Numérique, Informatique & Télécom

Enjeux et défis du numérique, une conférence de Jean-Marc Monteil

Enjeux et défis du numérique, une conférence de Jean-Marc Monteil

Parce que la question du numérique bouleverse tous les secteurs de l’économie et impacte notre manière de vivre, Jean-Marc Monteil, universitaire, président du Comité de Développement du Grand Clermont, a été chargé par le Premier ministre d’une mission interministérielle sur le développement du numérique.
Cette conférence et la table ronde qui suivait l’intervention de Jean-Marc Monteil étaient organisés par EDF, le Journal de l’éco était partenaire de cette belle initiative.

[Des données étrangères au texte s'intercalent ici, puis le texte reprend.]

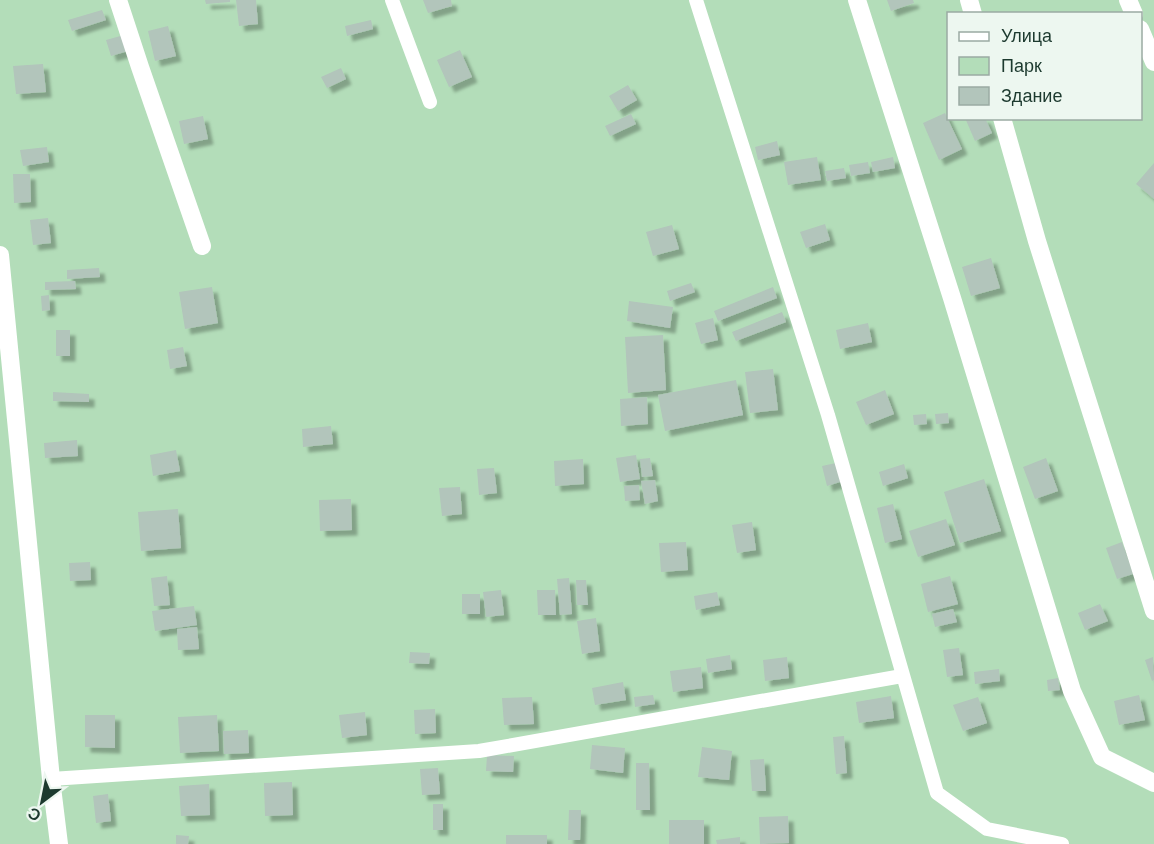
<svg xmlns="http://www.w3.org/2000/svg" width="1154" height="844" viewBox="0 0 1154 844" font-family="'Work Sans',sans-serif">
<defs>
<filter id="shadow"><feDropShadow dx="5.5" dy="5.5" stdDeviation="1.5" flood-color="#0004"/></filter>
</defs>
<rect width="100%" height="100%" fill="#dceae2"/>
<path fill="#b3ddb9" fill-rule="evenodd" d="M0,0H1154V844H0ZM948,14H1140V118H948Z"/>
<g fill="#b2c5bb" filter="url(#shadow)">
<path d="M205,0H230V2L206,4Z"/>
<path d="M236,0H256L258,24L239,26Z"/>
<path d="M423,0H451L452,6L428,13Z"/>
<path d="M887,0H913L914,3L891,11Z"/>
<path d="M102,10L106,20L72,31L68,20Z"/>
<path d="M371,20L373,29L347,36L345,26Z"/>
<path d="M168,26L176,56L155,61L148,31Z"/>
<path d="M124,35L128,51L111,56L106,40Z"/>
<path d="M460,50L472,77L449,87L437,60Z"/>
<path d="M43,64L46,92L16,94L13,66Z"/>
<path d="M341,68L346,79L327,88L321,77Z"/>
<path d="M628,85L637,100L618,111L609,96Z"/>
<path d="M945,113L962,149L939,160L923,123Z"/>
<path d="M631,114L636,124L610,136L605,126Z"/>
<path d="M203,116L208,139L184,144L179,121Z"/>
<path d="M965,118H985L992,133L975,141Z"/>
<path d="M777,141L780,155L758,160L755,147Z"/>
<path d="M47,147L49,162L23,166L20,150Z"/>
<path d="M817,157L821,180L788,185L784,162Z"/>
<path d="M893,157L895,168L873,172L871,162Z"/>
<path d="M868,162L870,173L851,176L849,165Z"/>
<path d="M1154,163V199L1136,184Z"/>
<path d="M844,168L846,178L827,181L825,171Z"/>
<path d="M13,174H30L31,202L14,203Z"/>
<path d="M48,218L51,243L33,245L30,220Z"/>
<path d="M825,224L830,240L806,248L800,232Z"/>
<path d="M672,225L679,249L653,256L646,232Z"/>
<path d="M991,258L1000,288L971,296L962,267Z"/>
<path d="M99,268L100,277L67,279V270Z"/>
<path d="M75,281L76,289L45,290V282Z"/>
<path d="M691,283L695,292L670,301L667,291Z"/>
<path d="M212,287L218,323L185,329L179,292Z"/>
<path d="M773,287L777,298L718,321L714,311Z"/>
<path d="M49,295L50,310L42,311L41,296Z"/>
<path d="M629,301L673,307L670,328L627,321Z"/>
<path d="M782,312L786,322L736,341L732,332Z"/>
<path d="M713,318L718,340L701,344L695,323Z"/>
<path d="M868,323L872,342L840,349L836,330Z"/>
<rect x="56" y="330" width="14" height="26"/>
<path d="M663,335L666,390L628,393L625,337Z"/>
<path d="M183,347L187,366L170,369L167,350Z"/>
<path d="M773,369L778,410L750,413L745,372Z"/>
<path d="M736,380L743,415L665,431L658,395Z"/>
<path d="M885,390L894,414L866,425L856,402Z"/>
<path d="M53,392L89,394V402L53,401Z"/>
<path d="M647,397L648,424L621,426L620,399Z"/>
<path d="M948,413L949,423L936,424L935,414Z"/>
<path d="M926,414L927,424L914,425L913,415Z"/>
<path d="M331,426L333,444L303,447L302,429Z"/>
<path d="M77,440L78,456L45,458L44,443Z"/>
<path d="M176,450L180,471L153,476L150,455Z"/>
<path d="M636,455L640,479L620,482L616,458Z"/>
<path d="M650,458L653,476L642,477L640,459Z"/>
<path d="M1046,458L1058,491L1035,499L1023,467Z"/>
<path d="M583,459L584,484L555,486L554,461Z"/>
<path d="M836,463L840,482L827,486L822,466Z"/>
<path d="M904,464L908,478L883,486L879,472Z"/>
<path d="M494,468L497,493L479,495L477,469Z"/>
<path d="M984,479L1001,531L960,543L944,492Z"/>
<path d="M655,480L658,501L645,504L641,481Z"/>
<path d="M639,485L640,500L625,501L624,486Z"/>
<path d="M460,487L462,514L442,516L439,488Z"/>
<path d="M351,499L352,530L320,531L319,500Z"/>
<path d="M893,504L902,539L885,543L877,508Z"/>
<path d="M178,509L181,548L141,551L138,512Z"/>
<path d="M946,519L955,545L918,557L909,531Z"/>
<path d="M752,522L756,550L737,553L732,525Z"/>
<path d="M686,542L688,570L661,572L659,543Z"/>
<path d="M1122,542L1133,574L1117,579L1106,548Z"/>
<path d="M90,562L91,580L70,581L69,563Z"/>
<path d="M167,576L170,605L154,606L151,578Z"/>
<path d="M950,576L958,604L928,612L921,584Z"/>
<path d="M569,578L572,614L560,615L557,579Z"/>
<path d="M576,580H586L588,605H577Z"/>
<path d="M501,590L504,615L486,617L483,592Z"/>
<path d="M537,590H555L556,615H538Z"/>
<path d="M717,592L720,605L696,610L694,596Z"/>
<rect x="462" y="594" width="18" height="20"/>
<path d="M1100,604L1108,621L1085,630L1078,613Z"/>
<path d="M194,606L197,625L155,631L152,611Z"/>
<path d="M953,609L957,622L935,627L932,614Z"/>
<path d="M596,618L600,651L582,654L577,621Z"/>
<path d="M197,627L199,649L178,650L177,629Z"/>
<path d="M959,648L963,675L947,677L943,650Z"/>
<path d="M410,652L430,653L429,664L409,663Z"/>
<path d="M730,655L732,669L708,673L706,659Z"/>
<path d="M787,657L789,678L765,681L763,660Z"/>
<path d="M1153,657L1154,680L1152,681L1145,660Z"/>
<path d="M701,667L703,688L673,692L670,671Z"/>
<path d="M999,669L1000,681L975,684L974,672Z"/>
<path d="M1058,678L1060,690L1048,691L1047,680Z"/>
<path d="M623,682L626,700L595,705L592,688Z"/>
<path d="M653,695L655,704L635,707L634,697Z"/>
<path d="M1139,695L1145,720L1119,725L1114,701Z"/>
<path d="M891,696L894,718L859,723L856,702Z"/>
<path d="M532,697L534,724L504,725L502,698Z"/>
<path d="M978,697L987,723L963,731L953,705Z"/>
<path d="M435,709L436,733L415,734L414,710Z"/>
<path d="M365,712L367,735L342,738L339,715Z"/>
<path d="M85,715H115V748L85,747Z"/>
<path d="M217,715L219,751L180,753L178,717Z"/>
<path d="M248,730L249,753L224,754L223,731Z"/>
<path d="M844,736L847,773L836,774L833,737Z"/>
<path d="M592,745L625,748L623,773L590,769Z"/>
<path d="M702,747L732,751L729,780L698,777Z"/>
<path d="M487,755L514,756L513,772L486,771Z"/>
<path d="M764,759L766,791H752L750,760Z"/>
<path d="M636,763H649L650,810H636Z"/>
<path d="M438,768L440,794L422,795L420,769Z"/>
<path d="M292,782L293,815L265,816L264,783Z"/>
<path d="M209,784L210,815L181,816L179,786Z"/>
<path d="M108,794L111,821L96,823L93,796Z"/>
<rect x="433" y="804" width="10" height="26"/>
<path d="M569,810H581L580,840H568Z"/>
<path d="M788,816L789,843L760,844L759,817Z"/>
<rect x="669" y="820" width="35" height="24"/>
<path d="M176,835L189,836L188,844H176Z"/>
<rect x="506" y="835" width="41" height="9"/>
<path d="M740,837V844H717L716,840Z"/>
</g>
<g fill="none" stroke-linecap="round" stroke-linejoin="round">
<g stroke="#fff" stroke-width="14">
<path d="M392,0L430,102"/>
<path d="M696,0L828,415L937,793L987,829L1062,844"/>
<path d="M51,779L479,751L902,676"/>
</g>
<g stroke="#fff" stroke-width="18">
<path d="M118,0L140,67L202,246"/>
<path d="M857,0L952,298L1072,691L1102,757L1154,783"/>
<path d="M969,0L973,14"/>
<path d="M1128,0L1134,14"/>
<path d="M1140,29L1154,62"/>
<path d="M1002,118L1037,241L1154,611"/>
<path d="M0,255L51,779L59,844"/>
</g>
</g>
<rect x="947" y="12" width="195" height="108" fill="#edf7f0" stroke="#9aaba3" stroke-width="1.5"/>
<rect x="959" y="32" width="30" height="9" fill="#ffffff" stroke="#9aaba3" stroke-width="1.5"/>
<text x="1001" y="42" font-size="18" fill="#1d3a2f">Улица</text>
<rect x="959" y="57" width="30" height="18" fill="#b3ddb9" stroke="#9aaba3" stroke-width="1.5"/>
<text x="1001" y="72" font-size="18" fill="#1d3a2f">Парк</text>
<rect x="959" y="87" width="30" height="18" fill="#b2c5bb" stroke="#9aaba3" stroke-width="1.5"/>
<text x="1001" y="102" font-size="18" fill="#1d3a2f">Здание</text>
<g transform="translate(42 802) rotate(212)" stroke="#edf7f0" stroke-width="4.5" paint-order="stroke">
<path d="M0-4.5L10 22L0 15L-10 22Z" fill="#1d3a2f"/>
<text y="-9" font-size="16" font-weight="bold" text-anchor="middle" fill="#1d3a2f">С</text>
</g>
</svg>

Le numérique n’est plus une utopie

Depuis peu, nous sommes en train de basculer vers une économie numérique. Pour Jean-Marc Monteil, il faut considérer cette révolution technologique comme “ un changement de paradigme dont les conséquences sont tout autant juridiques, sociétales, fiscales ”. Cette évolution, peu prévisible il y a moins de 30 ans, nous n’y étions pas préparés, installés dans un univers où, depuis la première crise pétrolière, tous nos efforts consistent à courir après la croissance. Cette crise économique, faisant suite aux “ 30 glorieuses “ qui ont structuré la société actuelle et les répliques successives que l’on connait depuis 1973, nous apprend que la croissance n’est plus un modèle désirable.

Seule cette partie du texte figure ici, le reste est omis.